Problem requirements: Each line from the one containing "Unorganized sector dominance" through the last line of the entries below is to be transcribed exactly. Nothing else belongs in the reply.

**** Given entries

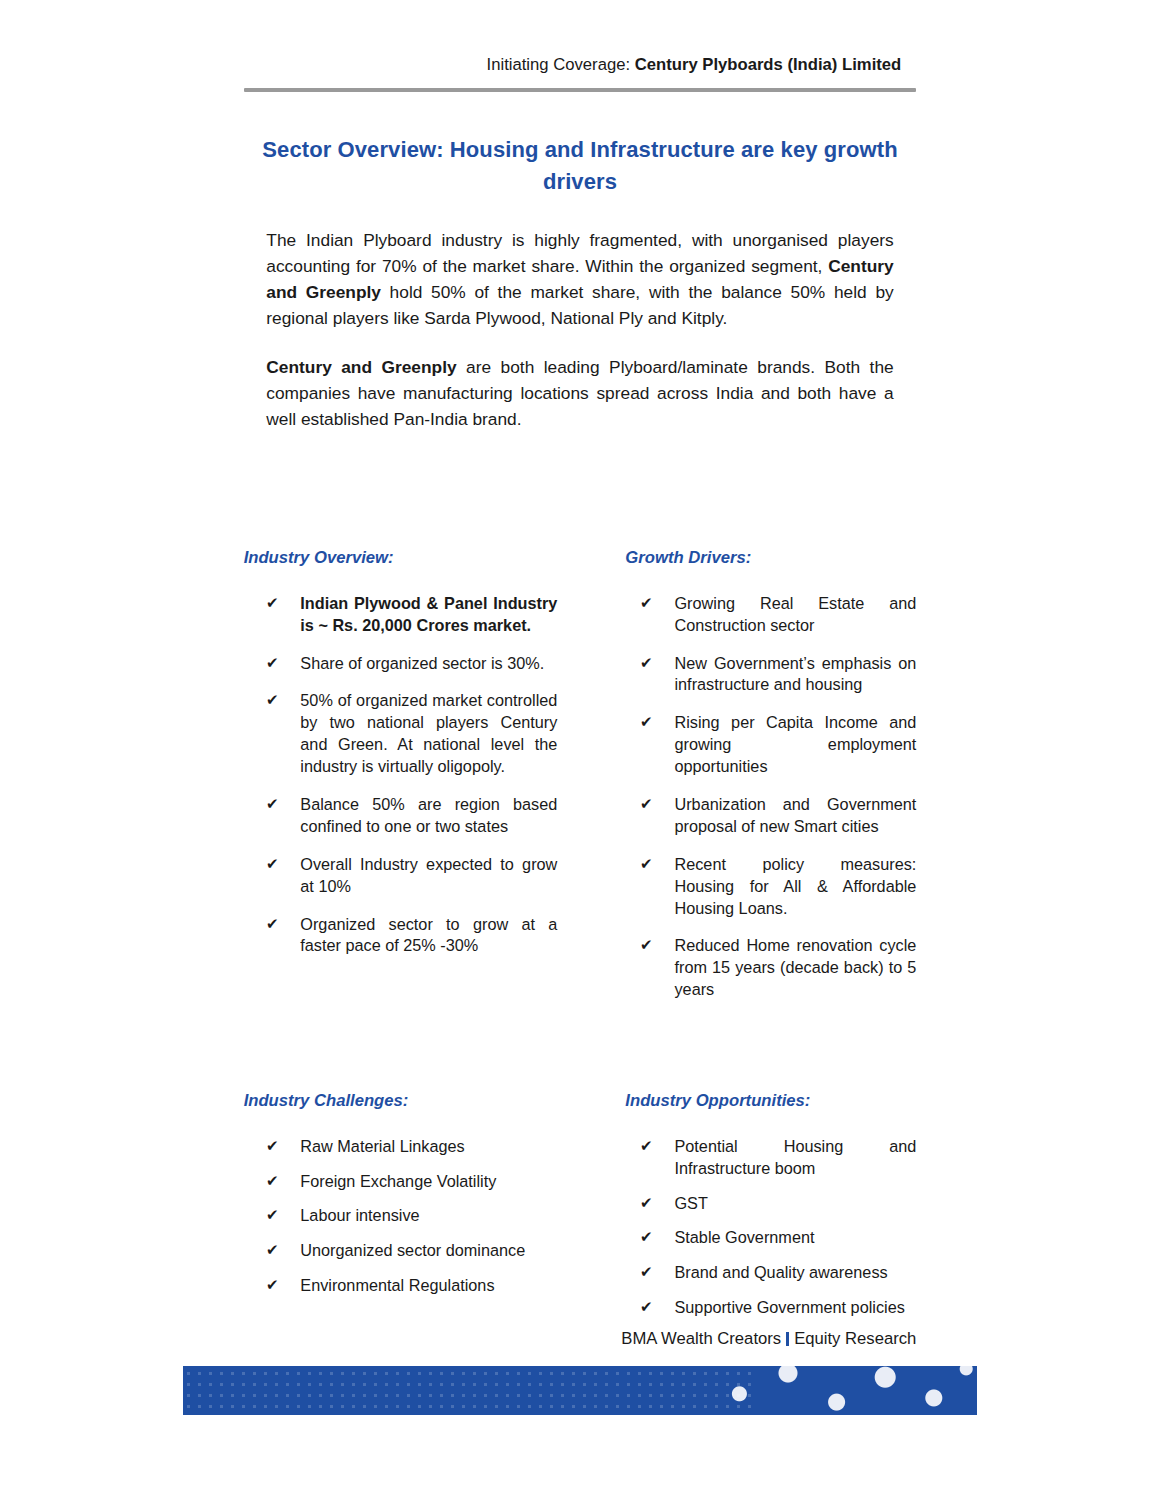Initiating Coverage: Century Plyboards (India) Limited
Sector Overview: Housing and Infrastructure are key growth drivers
The Indian Plyboard industry is highly fragmented, with unorganised players accounting for 70% of the market share. Within the organized segment, Century and Greenply hold 50% of the market share, with the balance 50% held by regional players like Sarda Plywood, National Ply and Kitply.
Century and Greenply are both leading Plyboard/laminate brands. Both the companies have manufacturing locations spread across India and both have a well established Pan-India brand.
Industry Overview:
Indian Plywood & Panel Industry is ~ Rs. 20,000 Crores market.
Share of organized sector is 30%.
50% of organized market controlled by two national players Century and Green. At national level the industry is virtually oligopoly.
Balance 50% are region based confined to one or two states
Overall Industry expected to grow at 10%
Organized sector to grow at a faster pace of 25% -30%
Growth Drivers:
Growing Real Estate and Construction sector
New Government’s emphasis on infrastructure and housing
Rising per Capita Income and growing employment opportunities
Urbanization and Government proposal of new Smart cities
Recent policy measures: Housing for All & Affordable Housing Loans.
Reduced Home renovation cycle from 15 years (decade back) to 5 years
Industry Challenges:
Raw Material Linkages
Foreign Exchange Volatility
Labour intensive
Unorganized sector dominance
Environmental Regulations
Industry Opportunities:
Potential Housing and Infrastructure boom
GST
Stable Government
Brand and Quality awareness
Supportive Government policies
Source: Marketresearch.com/ Company Presentation
BMA Wealth Creators Equity Research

********

Your response:
Unorganized sector dominance
Environmental Regulations
Industry Opportunities:
Potential Housing and Infrastructure boom
GST
Stable Government
Brand and Quality awareness
Supportive Government policies
Source: Marketresearch.com/ Company Presentation
BMA Wealth Creators Equity Research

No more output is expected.